We set up VNet peering between our main ERP VNet and a secondary VNet for integration services. After peering configuration, traffic between specific subnets is completely blocked even though peering status shows connected.
Our NSG rules seem to be conflicting with the service endpoint routing. The main issue is that the ERP module connectivity fails when trying to reach the integration service subnet. We’ve verified NSG rule precedence and the peering configuration looks correct on both sides.
# Current peering status
ProvisioningState: Succeeded
PeeringState: Connected
AllowVirtualNetworkAccess: true
The service endpoints are configured on both subnets but traffic still doesn’t flow. Has anyone encountered similar NSG precedence issues with VNet peering?
The issue stems from how Azure evaluates traffic when both VNet peering and service endpoints are configured. Let me walk through the complete solution addressing all three areas:
NSG Rule Precedence Fix:
Your NSG rules need proper priority ordering. Create explicit allow rules at priority 100-150 for peered VNet traffic:
az network nsg rule create --name AllowPeeredVNet \
--nsg-name YourNSG --priority 100 \
--source-address-prefixes 10.1.0.0/16 \
--destination-address-prefixes 10.2.0.0/16
Service Endpoint Routing Resolution:
The conflict occurs because service endpoints modify the routing path. When service endpoints are enabled, traffic to Azure services bypasses VNet peering. You have two options:
- Disable service endpoints on subnets that need to communicate via peering
- Use Private Endpoints instead, which maintain VNet peering traffic flow
For your ERP integration, I recommend Private Endpoints as they provide better network isolation and work seamlessly with VNet peering.
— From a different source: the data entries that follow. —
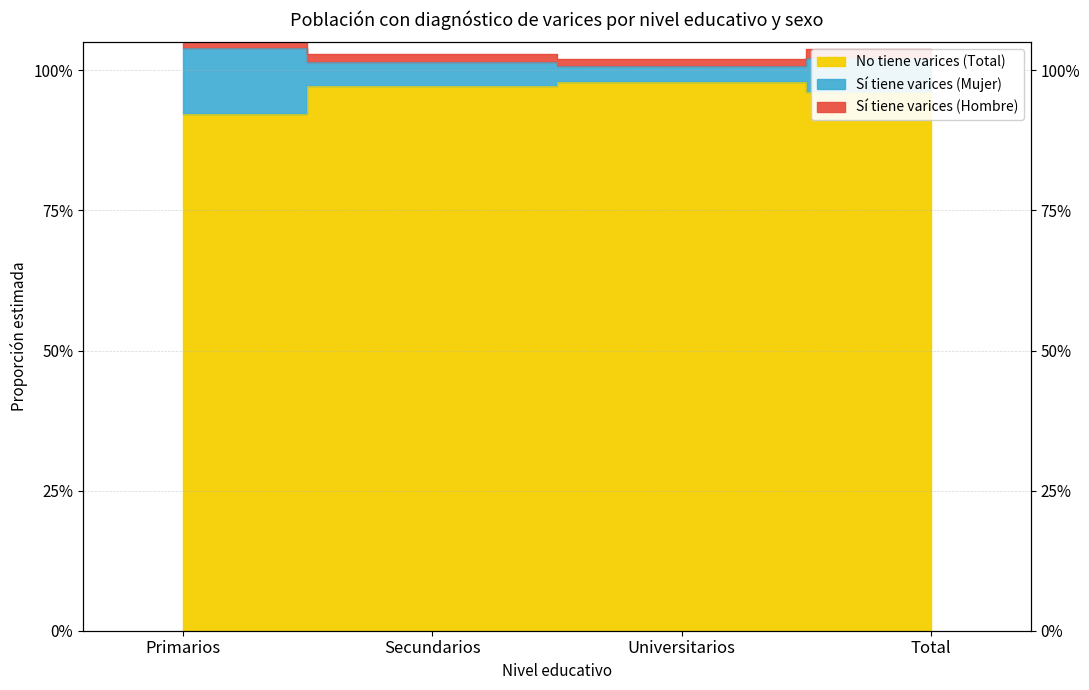

The Total (Sí) series shows 0.4 at Primarios. True or false?

False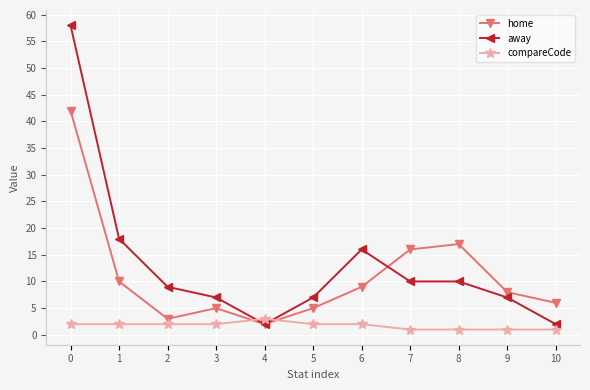

Is it true that compareCode equals 2 at 2?

True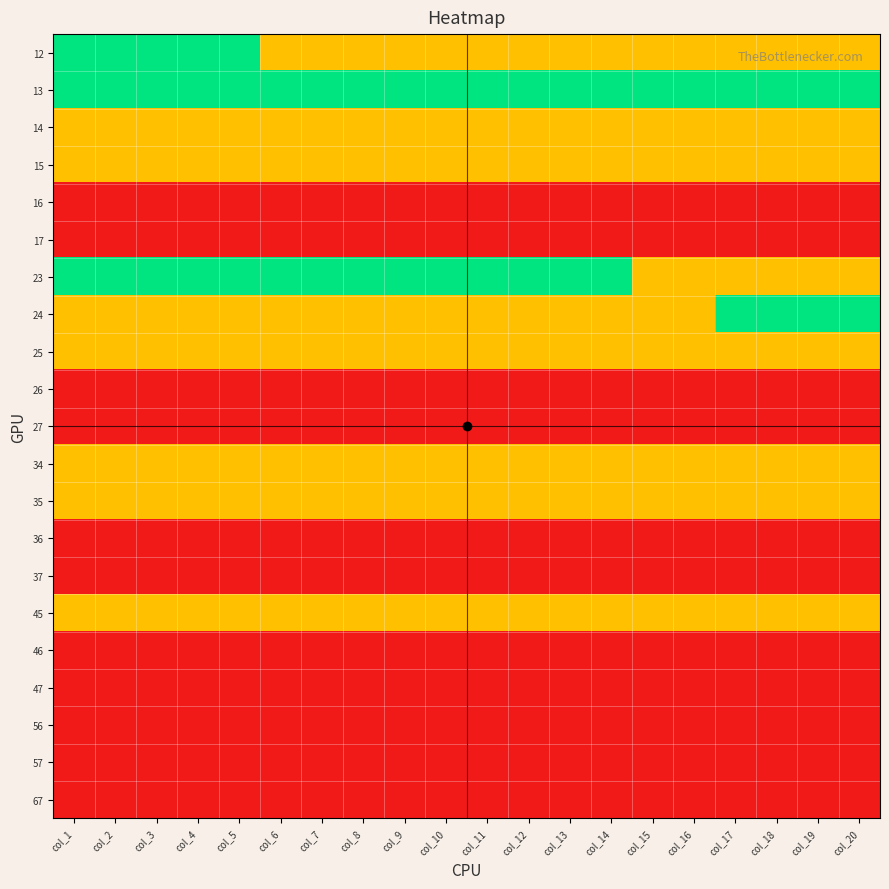

At col_15, list the series in order from largest to smallest.

13, 12, 14, 15, 23, 24, 25, 34, 35, 45, 16, 17, 26, 27, 36, 37, 46, 47, 56, 57, 67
VNet Peering Configuration:
Verify these peering settings on both VNets:
- AllowForwardedTraffic: true (if using network virtual appliances)
- UseRemoteGateways: false (unless specifically needed)
- AllowGatewayTransit: Configure based on your gateway topology
The root cause is typically that service endpoint routes (priority 0) override VNet peering routes. The effective solution is to migrate from service endpoints to Private Endpoints for your Azure PaaS resources, which resolves the routing conflict entirely while maintaining security.
After implementing Private Endpoints, update your NSG rules to allow traffic on the private endpoint subnet (typically 10.x.x.x/28) and remove the service endpoint configuration. This ensures VNet peering traffic flows correctly through the Azure backbone network.
Thanks for the suggestions. I checked the effective routes and found that service endpoint routes are indeed taking precedence. The NSG rules show allow for VNet address spaces but they’re at priority 1000. Should I move them higher?
One thing that often gets overlooked is the direction of NSG rules. You need matching inbound rules on the destination subnet NSG and outbound rules on the source subnet NSG. I’ve seen situations where only one direction was configured properly. Check both NSGs associated with your subnets and ensure bidirectional rules exist for the VNet address spaces.